Investar Holding has a Zacks Rank #1 and a VGM Score of B. The company has expected earnings growth of 11.6% for the current year. The forward price-to-earnings (P/E) ratio for the current financial year (F1) is 15.68, lower than the industry average of 17.24. The stock has returned 22.5% since Nov 8, underperforming the Zacks Banks - Southeast sector, which has gained 25.3% over the same period. This provides a good opportunity to buy the stock given that there is significant upside potential.
CoreCivic, Inc. (CXW - Free Report) is a REIT which provides correctional, detention and residential reentry facilities.
CoreCivic has a VGM Score of B. The stock has a P/E (F1) of 12.97, lower than the industry average of 14.41. Its earnings estimate for the current year has improved by 7.1% over the last 30 days. The stock has returned 99.7% since Nov 8, outperforming the Zacks REIT And Equity Trust - Other sector, which has gained 25.3% over the same period. The stock has a Zacks Rank #1. You can see the complete list of today’s Zacks #1 Rank (Strong Buy) stocks here.
Premier, Inc. (PINC - Free Report) along with its subsidiaries is a U.S. based healthcare improvement company.

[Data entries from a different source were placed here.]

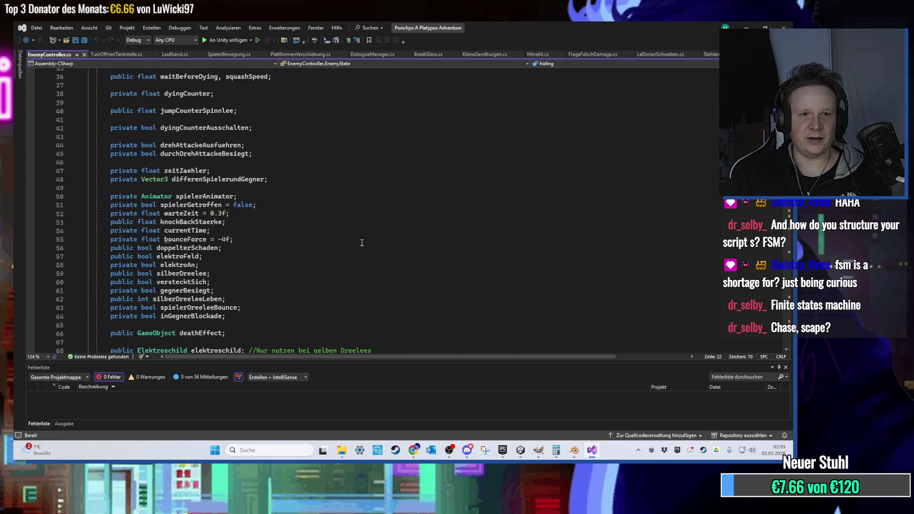
scroll(362, 243, "up", 5)
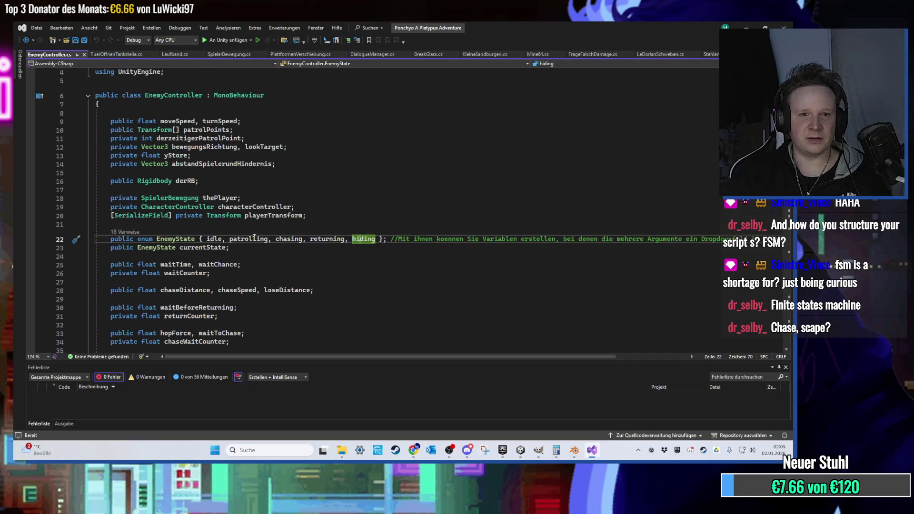
scroll(241, 242, "down", 4)
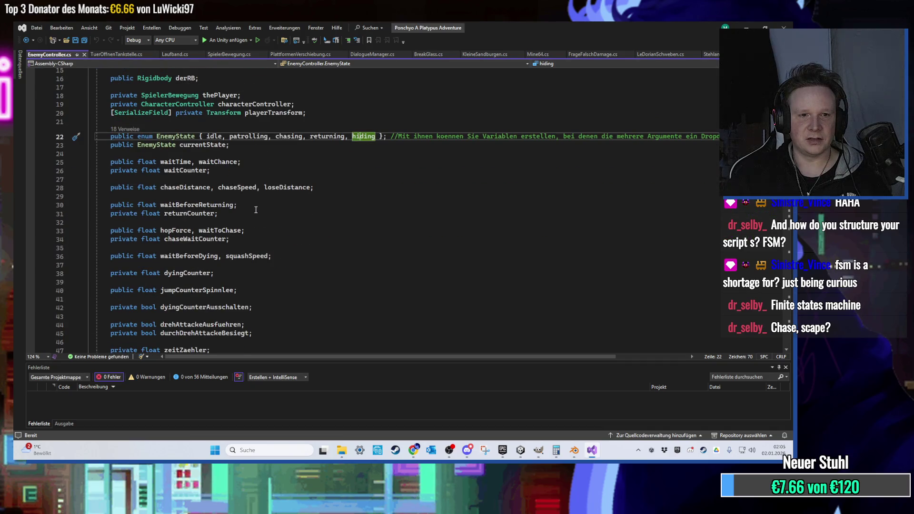
scroll(256, 210, "up", 6)
scroll(256, 212, "down", 5)
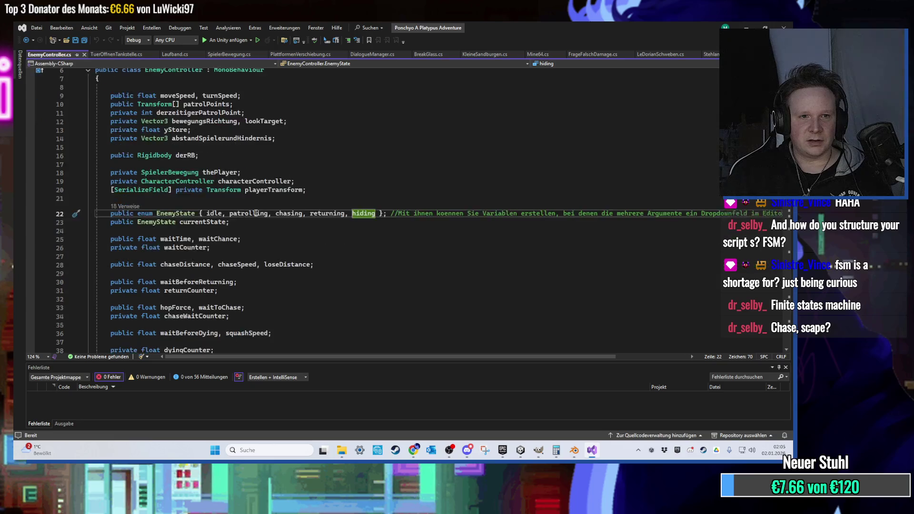
scroll(252, 205, "up", 2)
left_click(176, 222)
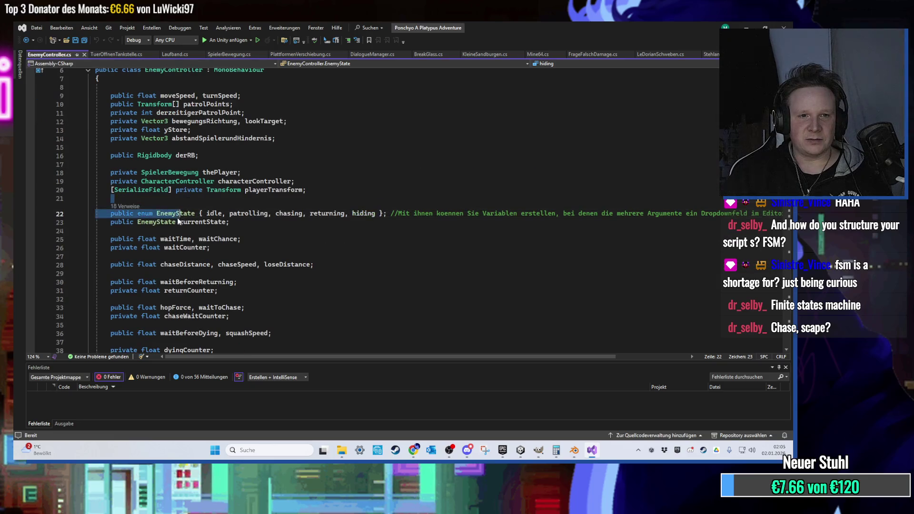
left_click(209, 231)
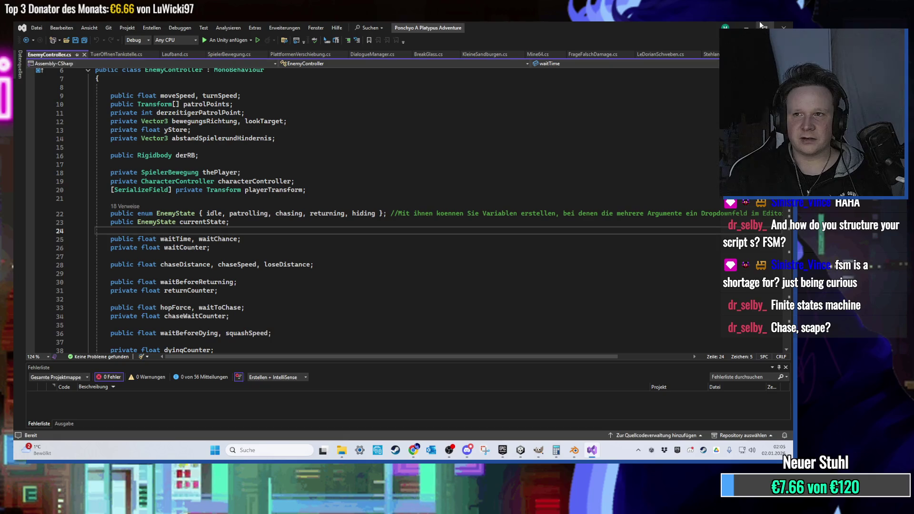
scroll(249, 300, "down", 4)
scroll(249, 299, "down", 3)
scroll(286, 276, "up", 6)
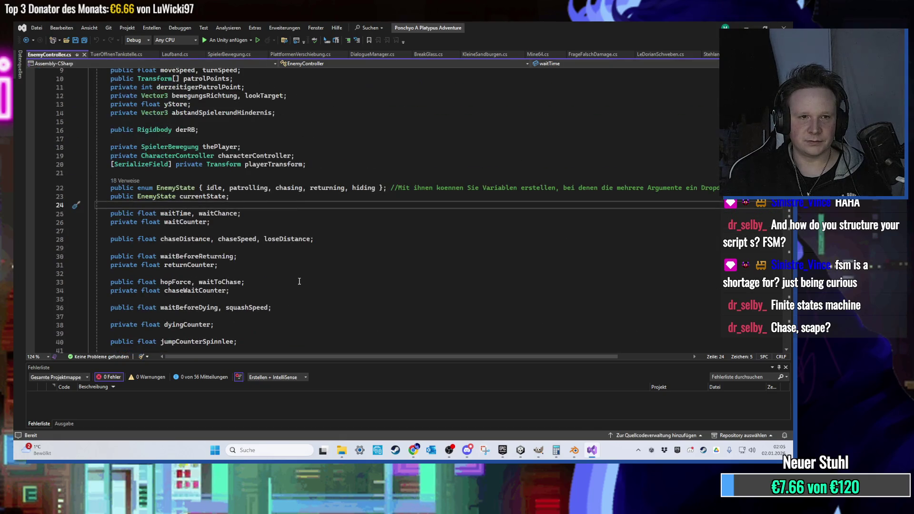
scroll(292, 283, "down", 20)
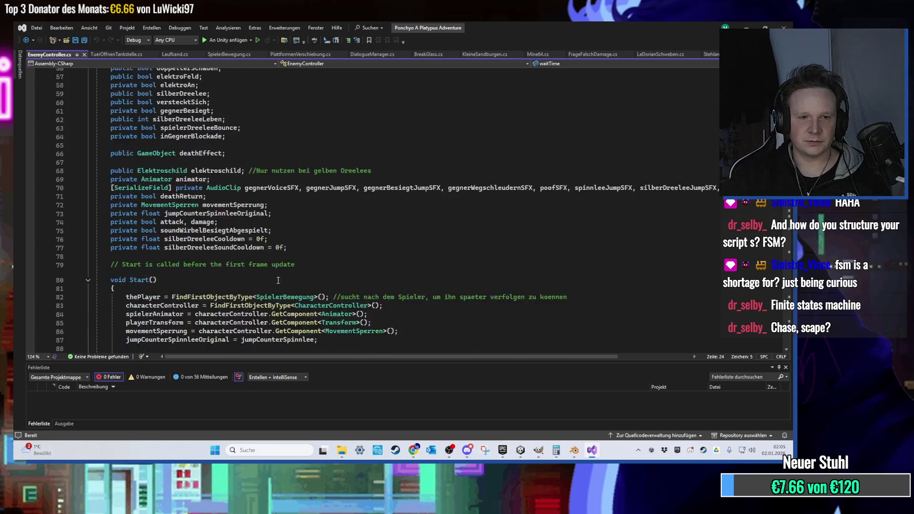
scroll(270, 286, "down", 20)
scroll(252, 277, "up", 8)
scroll(250, 279, "up", 1)
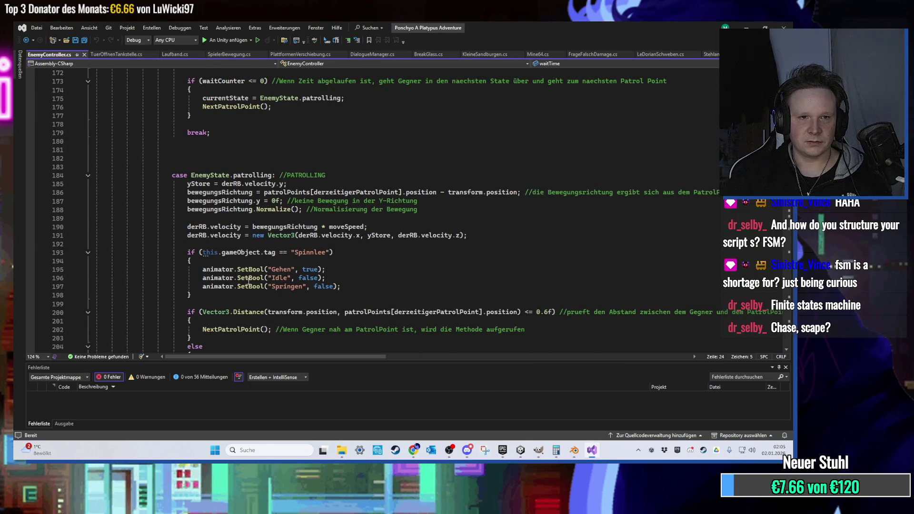
scroll(248, 281, "up", 13)
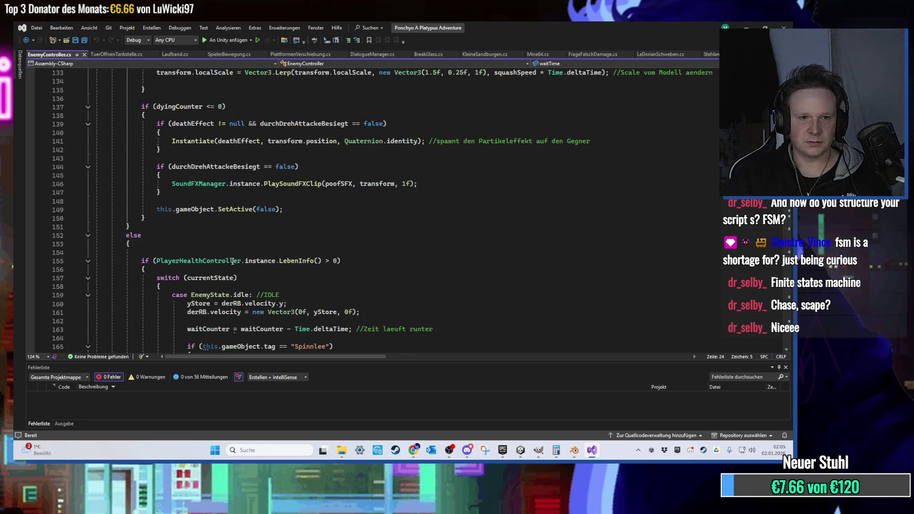
scroll(235, 260, "down", 1)
scroll(285, 269, "down", 1)
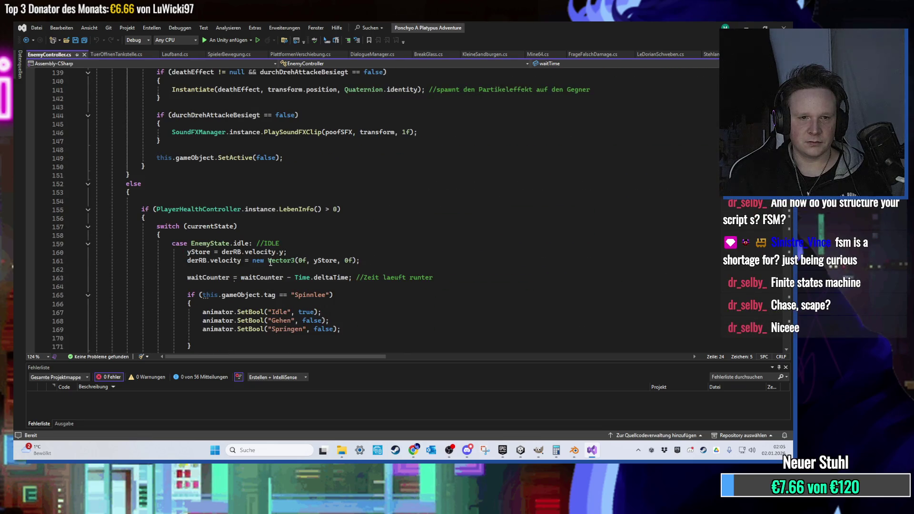
scroll(268, 260, "down", 10)
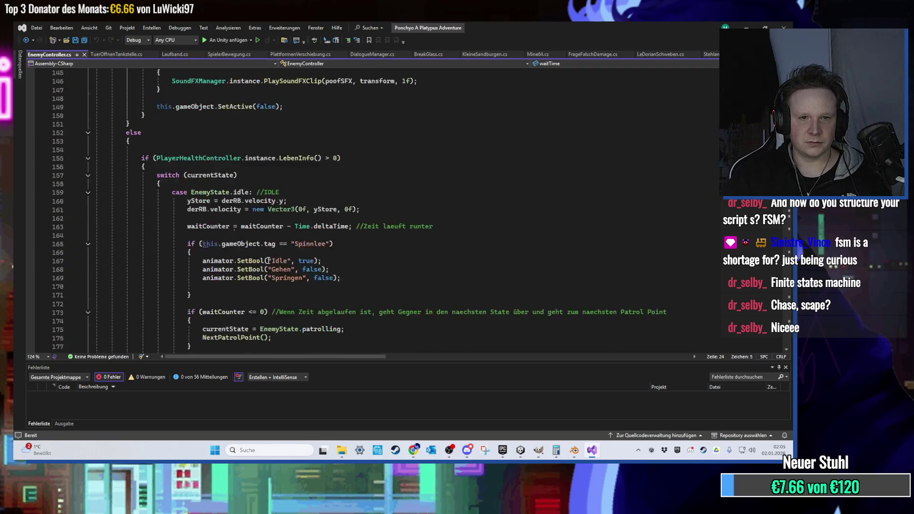
scroll(268, 260, "down", 20)
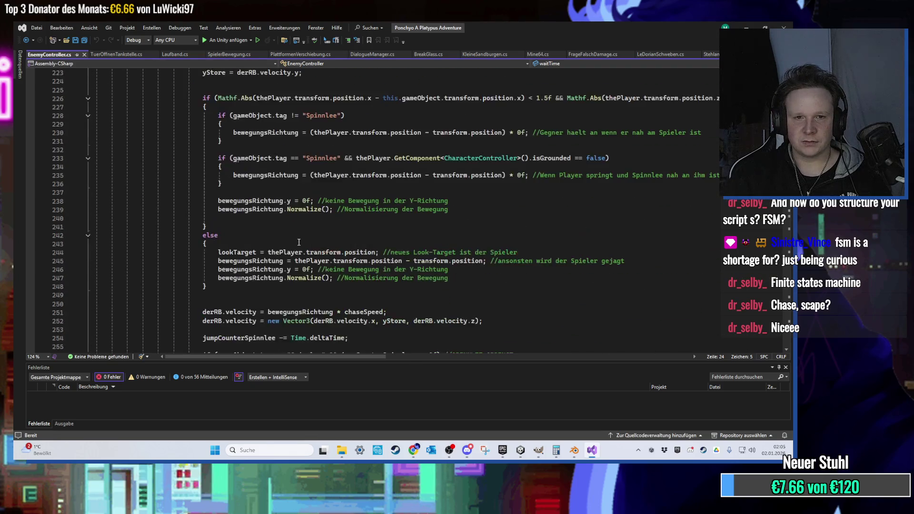
scroll(328, 234, "down", 20)
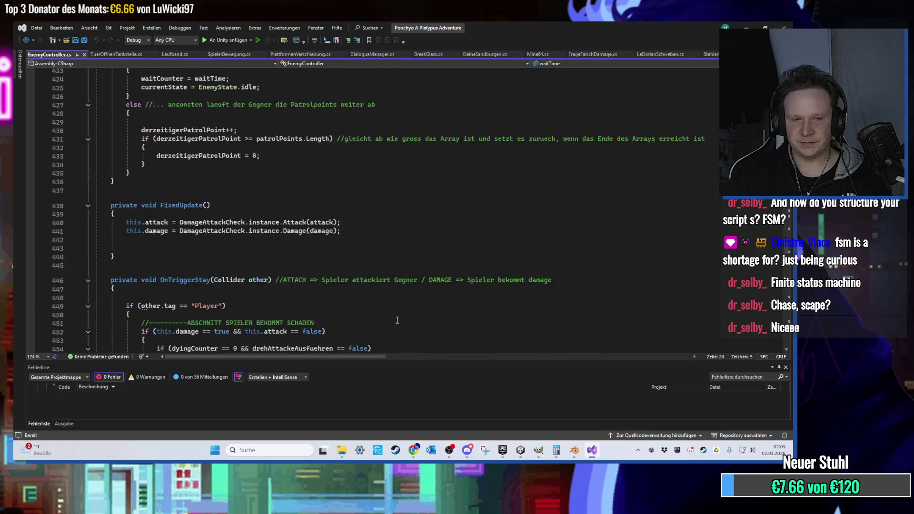
scroll(295, 273, "down", 20)
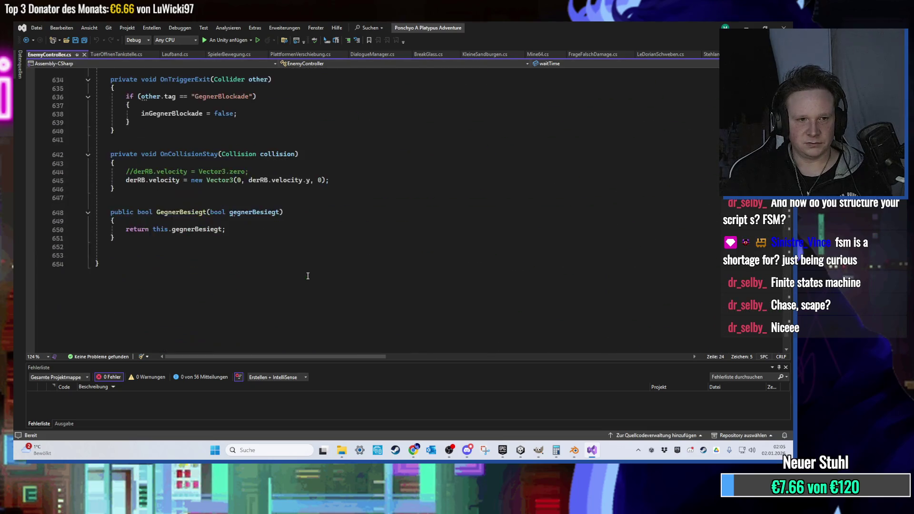
scroll(270, 273, "up", 10)
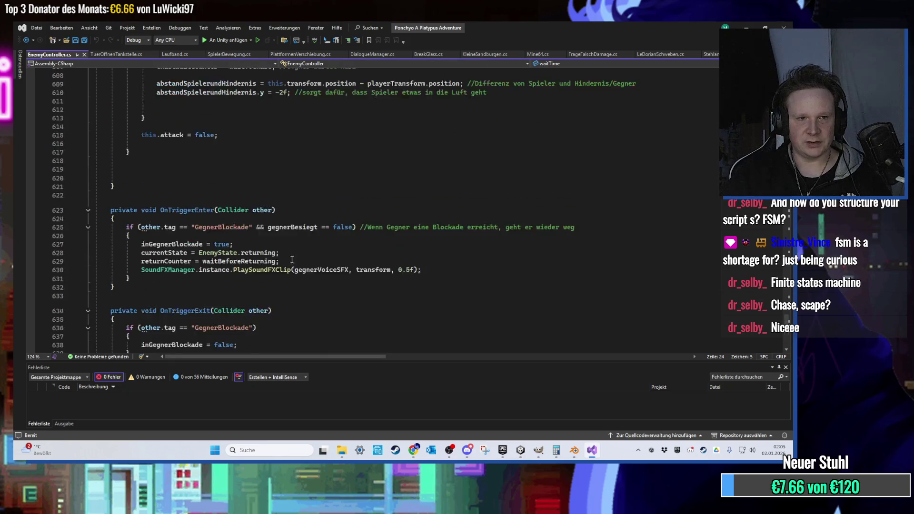
- Back in Unity, zoom out to see the whole Dreelee enemy and select Material.006
key("alt+Tab")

Premier has a Zacks Rank #1 and a VGM Score of B. The company has expected earnings growth of more than 100% for the current year. The company has expected earnings growth of 3.3% for the current year. The stock has returned 8% since Nov 8, outperforming the Zacks Medical Services sector, which has gained 4.3% over the same period.
Taylor Morrison Home Corp. (TMHC - Free Report) is a homebuilder and land developer engaged in building single-family detached and attached homes for first-time buyers.
Taylor Morrison Home has a Zacks Rank #2 (Buy) and a VGM Score of A. The company has expected earnings growth of 17.5% for the current year. The stock has returned 11.4% since Nov 8, outperforming the Zacks Building Products - Home Builders sector, which has gained 7.1% over the same period.